It may surprise those of you who do not live in London, but we do not all make banker salaries. Sadly we are on only marginally higher salaries than those working in other cities around the UK. Frustratingly this is not reflected in the cost of housing. It is important to point out here that all of my below figures and observations are focused on cities as it would not be a fair comparison to compare London to a village in Somerset. My husband is certainly not on a bankers salary and we have absolutely no chance of buying a house in the next 5 years at the very least. Before anyone asks, yes, this is taking into account the possibility of moving further out of London into one of the home counties within a commutable time for my husband to get to central London. We still can’t afford to buy a flat, let alone a house for our growing family.
I have put together the below chart showing the average cost of a terraced house in each of the major cities across England (statistics used only represent England, not the full UK), compared to the average salary in each of these cities. You will see that the average salary in London is only 31% higher than the national average when the average cost of a terraced house in London is 184% higher than the national average. How is this fair??
Those of us who are in the middle, as opposed to a tenant in a council house or on a bankers salary, we are royally screwed. Most local schemes are for those on a low income, which although we are not on a massive income, we are not considered to be on a low income. The government have attempted to address the housing crisis with various Help to Buy schemes, however with the ridiculous cost of housing in London, they are of little help to the average family. Below are my responses to a few of the supposed Help to Buy schemes;
Help to Buy ISA – This is actually the one policy that I agree with wherever in the UK one lives. The ISA is designed for first time buyers saving for a deposit. For every £200 saved into this specialist ISA available from most banks, the government will give a bonus of £50, up to a maximum of £3, 000.
Equity Loan – The government will lend you up to 20% of the cost of a newly built home (up to 40% in London) to be paid back either when selling the property or when re-mortgaging, so that one would only need a 5% deposit and a 75% mortgage to make up the rest.
This is great in theory but when looking at new builds in London, the cheapest 2 bedroom property (we have a daughter so has to be at least 2 bedrooms) I could find was a flat advertised from £517, 000 in Deptford.

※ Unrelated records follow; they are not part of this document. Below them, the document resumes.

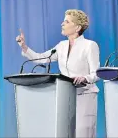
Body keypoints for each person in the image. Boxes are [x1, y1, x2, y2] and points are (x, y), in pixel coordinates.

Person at [16, 9, 100, 138]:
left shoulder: (89, 45)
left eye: (66, 21)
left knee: (83, 133)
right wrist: (24, 47)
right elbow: (41, 58)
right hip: (65, 95)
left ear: (77, 27)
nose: (62, 24)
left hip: (85, 95)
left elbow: (97, 73)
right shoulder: (61, 46)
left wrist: (85, 78)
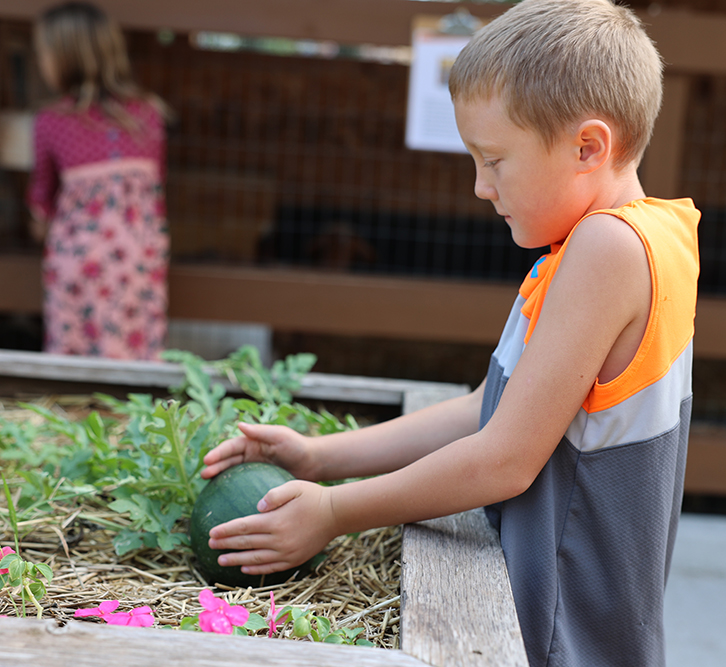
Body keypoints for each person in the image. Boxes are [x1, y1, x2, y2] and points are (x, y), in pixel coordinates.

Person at [201, 1, 699, 664]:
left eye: (494, 160)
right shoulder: (633, 237)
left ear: (588, 147)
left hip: (556, 635)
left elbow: (505, 459)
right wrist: (321, 456)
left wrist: (333, 511)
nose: (479, 186)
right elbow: (484, 410)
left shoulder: (606, 248)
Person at [27, 1, 169, 360]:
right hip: (139, 253)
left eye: (43, 52)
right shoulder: (150, 114)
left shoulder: (52, 120)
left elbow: (42, 194)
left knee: (74, 346)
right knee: (134, 343)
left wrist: (38, 220)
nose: (40, 60)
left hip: (80, 253)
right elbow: (155, 189)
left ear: (64, 57)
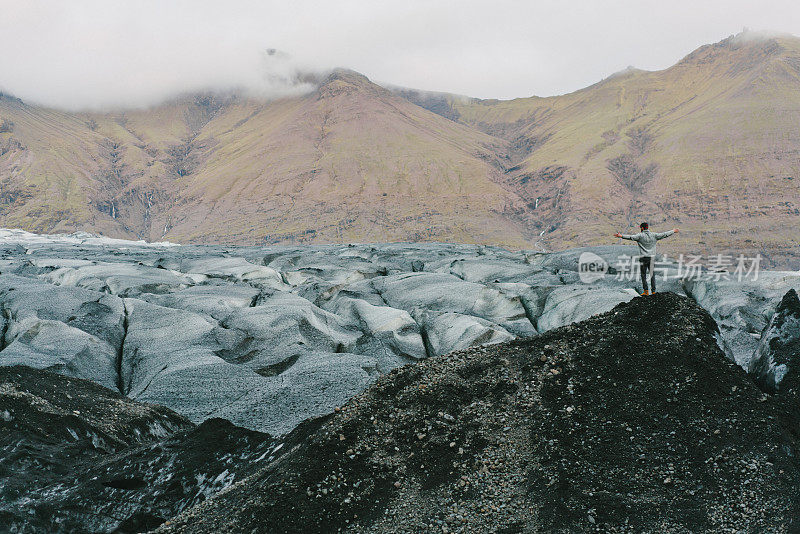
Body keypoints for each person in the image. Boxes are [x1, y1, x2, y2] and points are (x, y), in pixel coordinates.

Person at [614, 222, 679, 295]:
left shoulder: (640, 236)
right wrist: (673, 231)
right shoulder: (654, 235)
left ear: (642, 228)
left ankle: (646, 291)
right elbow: (664, 234)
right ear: (647, 227)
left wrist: (621, 236)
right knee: (652, 275)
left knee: (643, 275)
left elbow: (631, 237)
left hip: (643, 258)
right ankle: (653, 291)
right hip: (651, 258)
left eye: (640, 228)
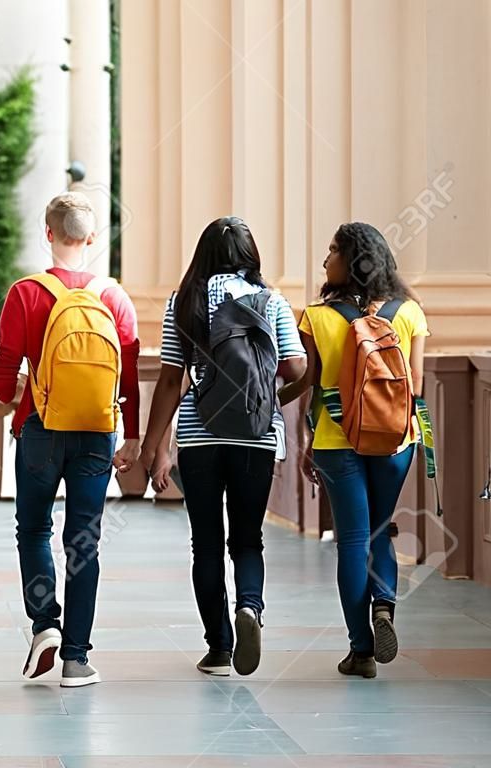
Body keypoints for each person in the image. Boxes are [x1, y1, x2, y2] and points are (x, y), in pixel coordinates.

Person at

Ignoring the fact that this is a small flat without a garden in a non desirable part of London; we would have to save a deposit of £28, 850, borrow (40% of property price) £206, 800 from the government and get a mortgage of £284, 350. On one salary we would not be able to borrow this much, and many mortgage companies are not willing to supply mortgages on these schemes anyway.
So what if we look at new builds outside of London?! Using the Help to Buy East and South East website (as only certain houses are part of the scheme), the cheapest 2 bedroom property within a commutable distance for my husband is a flat (again no garden for our daughter) for £372, 750. Using the same maths as above apart from the Equity Loan being 20% as the flat is outside of London; we would need a deposit of £18, 637, borrow £74, 550 and get a mortgage of £279, 562. Again, we would not be able to get a mortgage for this much.
The scheme also does not take into account the impossibility of saving for a deposit while paying the ridiculous rents in London; according to HomeLet the average rent is £1, 472 a month, this is over 50% of the net salary (after tax and NI) of someone earning the average £34, 729 (£2, 231 a month net)
Shared Ownership – I thought that this would be a total goer. In partnership with the Local Housing Association (LHA) in the relevant area, one may purchase a percentage of a property (typically 25-75%) and pay rent to the LHA on the part that they own. The rules specify that one must be a first time buyer and have a household income of less than £80k.
It is a great way to just get a foot on the ladder. However. When looking into the scheme, pretty much every property had a rule that the person purchasing the property had to work or live in the area. Therefore all of the areas that we would like to move to and/or are of a commutable distance from my husband’s work are off of the table as an hour’s drive does not constitute as ‘local’. As we are unable to afford even a share in a property in the area that we currently live in, then this scheme is also a complete let down for the average family in London.
The question is what is going to be done about it? Everyone always says “the house market will have to crash at some point”, but I don’t think it is going to ‘crash’ enough for the average family in London to be able to buy a property in the near future. The government need to consider capping the number of properties a landlord can buy up within Greater London and a higher tax needs to levied on second homes in London. The city is also in desperate need for new homes, but where is the space and the money to do this? A policy should also be enforced where all new builds need to be purchased by people who will actually be living in the property; no buy to let and no second home. Harsh I know, but this is the only way that the average family are going to get the helping hand they need instead of just handing money to people who already have money, to make more money.
The London Mayoral Election is on 5 May. All of the candidates say that they will provide more housing but how they will do this is often not explained. I will wait with baited breath to see who will be taking on this task along with Cameron’s gang, but I sadly don’t hold out much hope.